TEXTAUSZUG:
'''

Ich springe herum im Programm des äußerst intensiven Abends, bei dem ich wieder non stop geblieben bin, obwohl ich sehr müde war. Ich habe eifrig mitgeschrieben, um für später Erinnerungspunkte zu haben, das hat Helga G. Schweiger, die neben mir gesessen ist, neugierig gemacht, sie wollte wissen, was ich über sie geschrieben habe.
Ich schreibe ein paar Sätze des Gehörten mit, manchmal auch eine Bemerkung, die nicht dazu gehört, so ist es peinlich ein Rohkonzept aus der Hand zu geben, sie wollte es aber lesen, es entspann sich eine Diskussion, die Eva Dite beim Lesen störte …
Ilse Kilic und Fritz Widhalm vom fröhlichen Wohnzimmer und dem Glücksschweinmuseum hätte ich jetzt fast vergessen, sie waren aber auch sehr spät daran, ich bin eigentlich nur wegen ihnen geblieben und wegen Susanne Schneider, die auf der Rotenturmstraße spazierenging und dabei von China träumte.
Am Schluß las Rolf Schwendter sein „Wir retten das System“ – Volksstimmefestpoem noch einmal.
Viele, viele habe ich jetzt nicht erwähnt. Der Text hat aber schon über tausend Worte, also im nächsten Jahr selber hingehen, denn da wird österreichische Literatur geboten, die man sonst vielleicht übersieht.

'''

AUFGABE: Was trug Rolf Schwendter laut dem Textauszug oben am Schluss des Abends vor?

DATENABSCHNITT:
'''

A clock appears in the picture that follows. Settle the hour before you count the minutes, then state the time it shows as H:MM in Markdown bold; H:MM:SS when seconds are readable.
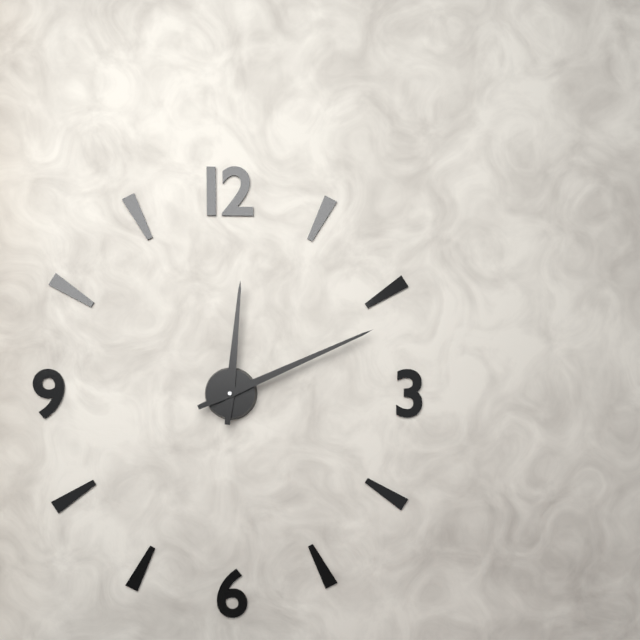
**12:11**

'''
'''

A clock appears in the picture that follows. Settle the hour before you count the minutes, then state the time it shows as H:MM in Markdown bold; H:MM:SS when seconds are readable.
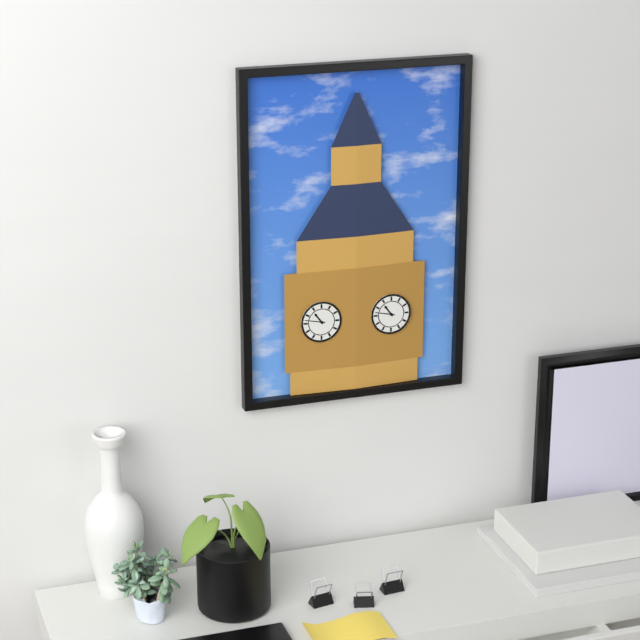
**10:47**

'''
'''

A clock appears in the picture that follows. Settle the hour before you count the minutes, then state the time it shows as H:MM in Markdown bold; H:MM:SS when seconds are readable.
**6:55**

'''

FERTIGE ANTWORT: Er las noch einmal sein „Wir retten das System“ – Volksstimmefestpoem.